I Love Being The Way I Am!

I am digging into an absolutely sinful red velvet pastry as I write this. If I were doing this a couple of years ago, I would be drowning in guilt with every bite. Not anymore. I refuse to punish myself further by refraining from enjoying what I eat just because I don’t exercise, do yoga or even take a walk.

I remember stepping out for some groceries with my then two-month-old son in a stroller and getting some very appreciative glances. But I was blessed with those glances only because I had my baby as an alibi, or I would be convicted for the kilo crime I had committed. Because by the time my baby was eight months old, the glances remained but the appreciation had almost gone.

I was under attack from all sides. My mum worried that I would spoil my health, my mum-in-law was distressed that I weighed more than her son. And my friends? They were all in a state of panic as they discussed healthy salads, soups, and the gym at an almost feverish pace. It was on one of those days that I took a long look in the mirror and my heart broke.

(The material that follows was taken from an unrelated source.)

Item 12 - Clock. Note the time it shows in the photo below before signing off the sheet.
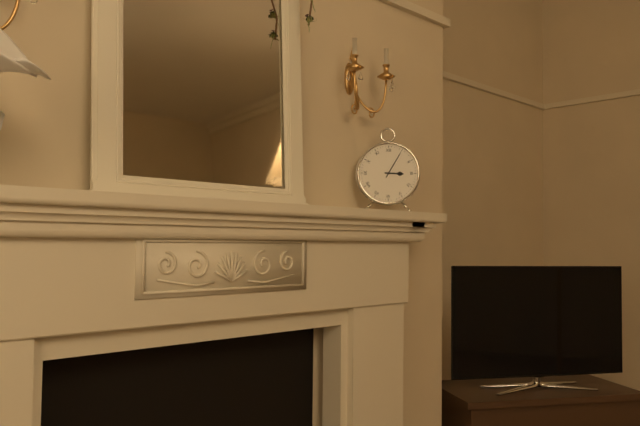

I could hear all the attacking voices coming back to me from all directions and I decided to be fitter. It was more of a desperate move under pressure.

 

Fat-Thin-Womensource

I signed up for an aerobics class and boy, did I love it in the beginning. I jumped and danced my way to feeling great and light as it was excellent for venting the frustration too. Knock knock month two, and I began wondering why I wasn’t enjoying it any more. The seven-day class was being reduced to three to four days in a week because sometimes I would be tired, my knees would be aching or the nanny wouldn’t show up. By the third month, all the money was spent on shoes and clothes and I had nothing left for aerobics! I don’t even want to mention the rebound that happened in kilos.

There was a break and when the guilt rose again, I hired a yoga instructor. But every time I started, my elder kid would be hungry, drop something or the nanny would come complaining that the baby was crying unusually. How can one concentrate with such a complicated life?

And I needed a proper walking track almost next to my house to continue walking as I found it extremely irritating to walk along with stray dogs following, broken pavements and ceaselessly honking cars on the road.

So it was dieting, finally. But I needed the energy to take care of two kids round the clock and, when I let go of the food that satisfied me, I was only inviting anger and frustration. That was it. I was done! I could not continue doing something I was uncomfortable with or made me mad. I had a lot of things to take care of and get done by the end of the day and I had no time for a fitness regimem in my 25-hour day.

I realised I was happier just being the way I was and doing what I had to do without the additional baggage of trying to get fit. Yes, I did envy thinner women and the clothes they could carry off. But you know what? I found clothes that made me feel good too, if not perfect. And I noticed that what ultimately drew people to you was not your size but your cheerful disposition and positivity.

The other thing I learnt was that the happier you were the healthier you felt. I am finally free from the prison of low self esteem and bad body image; I have accepted myself lovingly and I have made peace with who I am.

Round is a shape too and I carry my self with confidence and a broad smile on my face.